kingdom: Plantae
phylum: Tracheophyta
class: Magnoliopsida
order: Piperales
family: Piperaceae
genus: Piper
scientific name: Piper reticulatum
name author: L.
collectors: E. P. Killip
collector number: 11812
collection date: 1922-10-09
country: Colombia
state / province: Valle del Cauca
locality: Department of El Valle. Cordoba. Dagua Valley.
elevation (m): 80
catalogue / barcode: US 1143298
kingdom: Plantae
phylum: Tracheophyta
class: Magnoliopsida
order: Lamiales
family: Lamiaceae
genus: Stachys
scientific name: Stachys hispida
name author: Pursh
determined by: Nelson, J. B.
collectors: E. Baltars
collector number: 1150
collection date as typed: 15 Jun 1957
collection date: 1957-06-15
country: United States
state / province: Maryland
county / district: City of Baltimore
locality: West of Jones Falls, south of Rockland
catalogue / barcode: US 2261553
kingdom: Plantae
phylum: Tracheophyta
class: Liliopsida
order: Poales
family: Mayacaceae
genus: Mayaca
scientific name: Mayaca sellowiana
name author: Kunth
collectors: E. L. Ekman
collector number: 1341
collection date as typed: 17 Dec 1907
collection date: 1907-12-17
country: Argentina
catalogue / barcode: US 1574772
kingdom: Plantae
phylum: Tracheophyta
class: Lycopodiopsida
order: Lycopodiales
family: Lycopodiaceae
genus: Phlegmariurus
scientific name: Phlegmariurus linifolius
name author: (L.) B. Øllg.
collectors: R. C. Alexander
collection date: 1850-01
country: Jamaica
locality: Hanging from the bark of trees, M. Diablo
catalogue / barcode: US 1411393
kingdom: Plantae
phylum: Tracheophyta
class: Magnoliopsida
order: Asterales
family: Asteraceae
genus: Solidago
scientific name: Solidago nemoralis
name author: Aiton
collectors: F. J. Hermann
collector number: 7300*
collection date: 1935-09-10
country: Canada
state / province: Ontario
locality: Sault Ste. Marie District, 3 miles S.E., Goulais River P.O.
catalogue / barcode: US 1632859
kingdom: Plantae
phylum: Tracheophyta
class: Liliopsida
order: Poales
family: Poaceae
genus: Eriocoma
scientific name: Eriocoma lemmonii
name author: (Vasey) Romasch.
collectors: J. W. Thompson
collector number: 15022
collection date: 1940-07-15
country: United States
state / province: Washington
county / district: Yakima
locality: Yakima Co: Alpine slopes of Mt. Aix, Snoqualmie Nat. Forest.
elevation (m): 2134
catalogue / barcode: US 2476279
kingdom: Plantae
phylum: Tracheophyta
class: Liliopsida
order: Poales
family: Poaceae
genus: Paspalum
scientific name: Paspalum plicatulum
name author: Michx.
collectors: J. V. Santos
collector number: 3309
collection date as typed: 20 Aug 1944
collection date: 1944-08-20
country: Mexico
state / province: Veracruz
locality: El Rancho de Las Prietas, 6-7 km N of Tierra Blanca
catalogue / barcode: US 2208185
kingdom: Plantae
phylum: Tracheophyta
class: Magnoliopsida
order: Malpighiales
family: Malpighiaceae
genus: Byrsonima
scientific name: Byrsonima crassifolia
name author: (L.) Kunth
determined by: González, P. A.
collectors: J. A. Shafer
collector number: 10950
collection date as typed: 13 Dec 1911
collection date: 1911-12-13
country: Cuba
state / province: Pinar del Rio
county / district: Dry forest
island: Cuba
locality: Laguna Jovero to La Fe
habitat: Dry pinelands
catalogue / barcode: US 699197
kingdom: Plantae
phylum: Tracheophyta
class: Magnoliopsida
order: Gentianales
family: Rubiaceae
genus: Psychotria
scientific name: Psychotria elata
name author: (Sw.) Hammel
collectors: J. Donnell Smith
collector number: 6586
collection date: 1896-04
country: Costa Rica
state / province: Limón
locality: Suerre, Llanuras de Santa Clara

Written request = Can you reproduce every line of the entries above word for word, leaving nothing out and changing nothing?

Right answer =
kingdom: Plantae
phylum: Tracheophyta
class: Magnoliopsida
order: Piperales
family: Piperaceae
genus: Piper
scientific name: Piper reticulatum
name author: L.
collectors: E. P. Killip
collector number: 11812
collection date: 1922-10-09
country: Colombia
state / province: Valle del Cauca
locality: Department of El Valle. Cordoba. Dagua Valley.
elevation (m): 80
catalogue / barcode: US 1143298
kingdom: Plantae
phylum: Tracheophyta
class: Magnoliopsida
order: Lamiales
family: Lamiaceae
genus: Stachys
scientific name: Stachys hispida
name author: Pursh
determined by: Nelson, J. B.
collectors: E. Baltars
collector number: 1150
collection date as typed: 15 Jun 1957
collection date: 1957-06-15
country: United States
state / province: Maryland
county / district: City of Baltimore
locality: West of Jones Falls, south of Rockland
catalogue / barcode: US 2261553
kingdom: Plantae
phylum: Tracheophyta
class: Liliopsida
order: Poales
family: Mayacaceae
genus: Mayaca
scientific name: Mayaca sellowiana
name author: Kunth
collectors: E. L. Ekman
collector number: 1341
collection date as typed: 17 Dec 1907
collection date: 1907-12-17
country: Argentina
catalogue / barcode: US 1574772
kingdom: Plantae
phylum: Tracheophyta
class: Lycopodiopsida
order: Lycopodiales
family: Lycopodiaceae
genus: Phlegmariurus
scientific name: Phlegmariurus linifolius
name author: (L.) B. Øllg.
collectors: R. C. Alexander
collection date: 1850-01
country: Jamaica
locality: Hanging from the bark of trees, M. Diablo
catalogue / barcode: US 1411393
kingdom: Plantae
phylum: Tracheophyta
class: Magnoliopsida
order: Asterales
family: Asteraceae
genus: Solidago
scientific name: Solidago nemoralis
name author: Aiton
collectors: F. J. Hermann
collector number: 7300*
collection date: 1935-09-10
country: Canada
state / province: Ontario
locality: Sault Ste. Marie District, 3 miles S.E., Goulais River P.O.
catalogue / barcode: US 1632859
kingdom: Plantae
phylum: Tracheophyta
class: Liliopsida
order: Poales
family: Poaceae
genus: Eriocoma
scientific name: Eriocoma lemmonii
name author: (Vasey) Romasch.
collectors: J. W. Thompson
collector number: 15022
collection date: 1940-07-15
country: United States
state / province: Washington
county / district: Yakima
locality: Yakima Co: Alpine slopes of Mt. Aix, Snoqualmie Nat. Forest.
elevation (m): 2134
catalogue / barcode: US 2476279
kingdom: Plantae
phylum: Tracheophyta
class: Liliopsida
order: Poales
family: Poaceae
genus: Paspalum
scientific name: Paspalum plicatulum
name author: Michx.
collectors: J. V. Santos
collector number: 3309
collection date as typed: 20 Aug 1944
collection date: 1944-08-20
country: Mexico
state / province: Veracruz
locality: El Rancho de Las Prietas, 6-7 km N of Tierra Blanca
catalogue / barcode: US 2208185
kingdom: Plantae
phylum: Tracheophyta
class: Magnoliopsida
order: Malpighiales
family: Malpighiaceae
genus: Byrsonima
scientific name: Byrsonima crassifolia
name author: (L.) Kunth
determined by: González, P. A.
collectors: J. A. Shafer
collector number: 10950
collection date as typed: 13 Dec 1911
collection date: 1911-12-13
country: Cuba
state / province: Pinar del Rio
county / district: Dry forest
island: Cuba
locality: Laguna Jovero to La Fe
habitat: Dry pinelands
catalogue / barcode: US 699197
kingdom: Plantae
phylum: Tracheophyta
class: Magnoliopsida
order: Gentianales
family: Rubiaceae
genus: Psychotria
scientific name: Psychotria elata
name author: (Sw.) Hammel
collectors: J. Donnell Smith
collector number: 6586
collection date: 1896-04
country: Costa Rica
state / province: Limón
locality: Suerre, Llanuras de Santa Clara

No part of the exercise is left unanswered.